Greenock Creek Apricot Block Shiraz 2020
On the nose there are pretty florals interwoven through the dark fruits, with hints of stone fruit kernel. The palate is rich and creamy, the powerful fruit profile resplendent with concentrated dark plums, and touches of sauteed stone fruit and bitter dark chocolate. There are some lovely graphite like fine tannins that support the intense fruit flavor profile down the full length of the palate.
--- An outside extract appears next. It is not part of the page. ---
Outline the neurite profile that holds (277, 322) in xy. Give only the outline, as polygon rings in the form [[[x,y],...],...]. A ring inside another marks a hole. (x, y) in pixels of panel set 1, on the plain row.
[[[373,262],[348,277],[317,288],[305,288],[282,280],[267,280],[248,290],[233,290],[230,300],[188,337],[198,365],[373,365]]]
Named for an old orchard which was removed (along with 500 tons of bluestone) to make way for vines planted in 1995, the Apricot Block sits on an east facing slope rising up from an old creek bed that intersects our Roennfeldt Road vineyards. The site is beautifully exposed to the soft morning sun, and benefits from late afternoon shade and cooling south easterly gully breezes. The upper sections of the block are laden with hard quartz, granite and bluestone, with the lower sections on silty, sandy loams. These contrasts in the geological structure of the block create a wine that is at once firmly structured, but also showing a generous, plush fruit profile. In a typical year, we anticipate yields of around 1 to 1.5 ton per acre. Cellaring recommendation: 15 years+
96 pts Andrew Caillard MW, The Vintage Journal
The fruit was hand-picked on February 26, destemmed and then gravity fed to open, slate lined fermenters (kept underground, to help keep ferments under 75ºF). Most GC wines are on skins for 7-10 days, where pump-over occurs 3 times daily, with a soft splash technique. The aim is for soft, integrated tannins rather than grippy tannin profiles. Malolactic fermentation is started 2 days into the alcoholic fermentation in order to have this completed early in the process. A 3T basket press is used for all the pressing – it has traditional wooden slates that are wax coated yearly. Pressing time is fairly brief – in order to refrain from drawing bitter tasting juice. Free-run juice, along with pressings are then gravity feed into 5000L underground tank to be combined with the drained off juice. This is then transferred to SS tanks for 2 days, to settle the heavy lees. Following this, the wine is sent to barrel to be matured for 20 months in 15% tight grained new French and a balance of seasoned American oak hogsheads. The wine is then bottled, unfiltered and unfined.
Pre-veraison conditions were hot and very dry, with high winds at flowering decimating yields to an all-time low. Good rains at the end of January, and cooler than average ripening and harvest conditions produced a very low yield of small berried fruit, producing intensely flavored wines with firm tannin lines.